**Exercice à traiter:**
Citez, s'il vous plaît, toutes les lignes ci-dessous sans en modifier un seul caractère.

################

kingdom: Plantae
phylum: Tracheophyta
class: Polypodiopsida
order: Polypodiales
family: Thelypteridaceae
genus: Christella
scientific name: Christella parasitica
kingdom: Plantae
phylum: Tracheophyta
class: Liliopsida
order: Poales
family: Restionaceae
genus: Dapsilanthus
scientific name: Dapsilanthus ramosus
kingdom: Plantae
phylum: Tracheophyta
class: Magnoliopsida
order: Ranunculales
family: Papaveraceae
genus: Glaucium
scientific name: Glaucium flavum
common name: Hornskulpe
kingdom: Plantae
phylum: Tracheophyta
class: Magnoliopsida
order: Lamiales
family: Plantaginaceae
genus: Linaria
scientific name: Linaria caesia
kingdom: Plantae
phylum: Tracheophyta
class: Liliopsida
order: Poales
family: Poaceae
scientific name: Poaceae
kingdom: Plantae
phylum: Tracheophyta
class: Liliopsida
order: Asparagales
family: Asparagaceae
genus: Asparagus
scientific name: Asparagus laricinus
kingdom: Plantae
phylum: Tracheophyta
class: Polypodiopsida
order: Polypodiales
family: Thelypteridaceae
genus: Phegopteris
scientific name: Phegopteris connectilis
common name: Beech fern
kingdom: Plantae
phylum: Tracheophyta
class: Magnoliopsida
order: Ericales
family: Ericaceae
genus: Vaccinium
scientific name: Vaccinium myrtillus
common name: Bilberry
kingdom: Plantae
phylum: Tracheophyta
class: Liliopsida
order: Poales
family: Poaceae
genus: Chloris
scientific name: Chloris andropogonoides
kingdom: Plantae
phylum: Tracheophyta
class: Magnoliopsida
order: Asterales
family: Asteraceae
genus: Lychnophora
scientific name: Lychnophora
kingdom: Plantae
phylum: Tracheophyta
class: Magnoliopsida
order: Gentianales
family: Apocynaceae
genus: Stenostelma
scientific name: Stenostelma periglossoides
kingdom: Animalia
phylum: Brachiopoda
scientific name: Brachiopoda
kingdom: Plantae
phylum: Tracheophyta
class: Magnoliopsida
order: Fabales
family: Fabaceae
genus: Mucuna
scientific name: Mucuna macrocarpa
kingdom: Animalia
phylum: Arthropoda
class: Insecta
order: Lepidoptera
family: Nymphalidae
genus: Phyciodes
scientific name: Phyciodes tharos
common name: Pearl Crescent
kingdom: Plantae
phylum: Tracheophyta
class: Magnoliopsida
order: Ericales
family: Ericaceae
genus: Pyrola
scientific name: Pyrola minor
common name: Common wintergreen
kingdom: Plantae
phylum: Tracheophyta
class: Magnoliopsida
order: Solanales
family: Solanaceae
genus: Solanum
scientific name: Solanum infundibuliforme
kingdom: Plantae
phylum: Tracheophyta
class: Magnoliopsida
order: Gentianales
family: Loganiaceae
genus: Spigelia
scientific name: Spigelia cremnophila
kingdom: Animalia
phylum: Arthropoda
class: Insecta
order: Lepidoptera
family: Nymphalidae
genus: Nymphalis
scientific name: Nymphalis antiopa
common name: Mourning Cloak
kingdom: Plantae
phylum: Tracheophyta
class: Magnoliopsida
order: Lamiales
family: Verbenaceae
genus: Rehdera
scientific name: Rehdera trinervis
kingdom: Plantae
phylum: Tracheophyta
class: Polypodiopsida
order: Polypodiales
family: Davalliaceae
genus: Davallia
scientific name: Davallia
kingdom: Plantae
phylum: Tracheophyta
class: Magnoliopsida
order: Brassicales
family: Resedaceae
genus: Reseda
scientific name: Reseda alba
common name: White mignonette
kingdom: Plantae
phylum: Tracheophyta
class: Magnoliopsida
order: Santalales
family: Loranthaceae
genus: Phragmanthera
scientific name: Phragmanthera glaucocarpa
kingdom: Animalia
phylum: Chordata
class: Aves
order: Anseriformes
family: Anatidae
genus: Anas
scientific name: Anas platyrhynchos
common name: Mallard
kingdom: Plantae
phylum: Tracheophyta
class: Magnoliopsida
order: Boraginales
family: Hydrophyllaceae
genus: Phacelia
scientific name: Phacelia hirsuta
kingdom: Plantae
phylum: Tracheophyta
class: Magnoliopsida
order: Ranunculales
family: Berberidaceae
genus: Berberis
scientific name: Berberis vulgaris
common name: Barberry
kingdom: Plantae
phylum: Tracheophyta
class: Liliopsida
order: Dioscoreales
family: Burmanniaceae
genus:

################

**Corrigé:**
kingdom: Plantae
phylum: Tracheophyta
class: Polypodiopsida
order: Polypodiales
family: Thelypteridaceae
genus: Christella
scientific name: Christella parasitica
kingdom: Plantae
phylum: Tracheophyta
class: Liliopsida
order: Poales
family: Restionaceae
genus: Dapsilanthus
scientific name: Dapsilanthus ramosus
kingdom: Plantae
phylum: Tracheophyta
class: Magnoliopsida
order: Ranunculales
family: Papaveraceae
genus: Glaucium
scientific name: Glaucium flavum
common name: Hornskulpe
kingdom: Plantae
phylum: Tracheophyta
class: Magnoliopsida
order: Lamiales
family: Plantaginaceae
genus: Linaria
scientific name: Linaria caesia
kingdom: Plantae
phylum: Tracheophyta
class: Liliopsida
order: Poales
family: Poaceae
scientific name: Poaceae
kingdom: Plantae
phylum: Tracheophyta
class: Liliopsida
order: Asparagales
family: Asparagaceae
genus: Asparagus
scientific name: Asparagus laricinus
kingdom: Plantae
phylum: Tracheophyta
class: Polypodiopsida
order: Polypodiales
family: Thelypteridaceae
genus: Phegopteris
scientific name: Phegopteris connectilis
common name: Beech fern
kingdom: Plantae
phylum: Tracheophyta
class: Magnoliopsida
order: Ericales
family: Ericaceae
genus: Vaccinium
scientific name: Vaccinium myrtillus
common name: Bilberry
kingdom: Plantae
phylum: Tracheophyta
class: Liliopsida
order: Poales
family: Poaceae
genus: Chloris
scientific name: Chloris andropogonoides
kingdom: Plantae
phylum: Tracheophyta
class: Magnoliopsida
order: Asterales
family: Asteraceae
genus: Lychnophora
scientific name: Lychnophora
kingdom: Plantae
phylum: Tracheophyta
class: Magnoliopsida
order: Gentianales
family: Apocynaceae
genus: Stenostelma
scientific name: Stenostelma periglossoides
kingdom: Animalia
phylum: Brachiopoda
scientific name: Brachiopoda
kingdom: Plantae
phylum: Tracheophyta
class: Magnoliopsida
order: Fabales
family: Fabaceae
genus: Mucuna
scientific name: Mucuna macrocarpa
kingdom: Animalia
phylum: Arthropoda
class: Insecta
order: Lepidoptera
family: Nymphalidae
genus: Phyciodes
scientific name: Phyciodes tharos
common name: Pearl Crescent
kingdom: Plantae
phylum: Tracheophyta
class: Magnoliopsida
order: Ericales
family: Ericaceae
genus: Pyrola
scientific name: Pyrola minor
common name: Common wintergreen
kingdom: Plantae
phylum: Tracheophyta
class: Magnoliopsida
order: Solanales
family: Solanaceae
genus: Solanum
scientific name: Solanum infundibuliforme
kingdom: Plantae
phylum: Tracheophyta
class: Magnoliopsida
order: Gentianales
family: Loganiaceae
genus: Spigelia
scientific name: Spigelia cremnophila
kingdom: Animalia
phylum: Arthropoda
class: Insecta
order: Lepidoptera
family: Nymphalidae
genus: Nymphalis
scientific name: Nymphalis antiopa
common name: Mourning Cloak
kingdom: Plantae
phylum: Tracheophyta
class: Magnoliopsida
order: Lamiales
family: Verbenaceae
genus: Rehdera
scientific name: Rehdera trinervis
kingdom: Plantae
phylum: Tracheophyta
class: Polypodiopsida
order: Polypodiales
family: Davalliaceae
genus: Davallia
scientific name: Davallia
kingdom: Plantae
phylum: Tracheophyta
class: Magnoliopsida
order: Brassicales
family: Resedaceae
genus: Reseda
scientific name: Reseda alba
common name: White mignonette
kingdom: Plantae
phylum: Tracheophyta
class: Magnoliopsida
order: Santalales
family: Loranthaceae
genus: Phragmanthera
scientific name: Phragmanthera glaucocarpa
kingdom: Animalia
phylum: Chordata
class: Aves
order: Anseriformes
family: Anatidae
genus: Anas
scientific name: Anas platyrhynchos
common name: Mallard
kingdom: Plantae
phylum: Tracheophyta
class: Magnoliopsida
order: Boraginales
family: Hydrophyllaceae
genus: Phacelia
scientific name: Phacelia hirsuta
kingdom: Plantae
phylum: Tracheophyta
class: Magnoliopsida
order: Ranunculales
family: Berberidaceae
genus: Berberis
scientific name: Berberis vulgaris
common name: Barberry
kingdom: Plantae
phylum: Tracheophyta
class: Liliopsida
order: Dioscoreales
family: Burmanniaceae
genus:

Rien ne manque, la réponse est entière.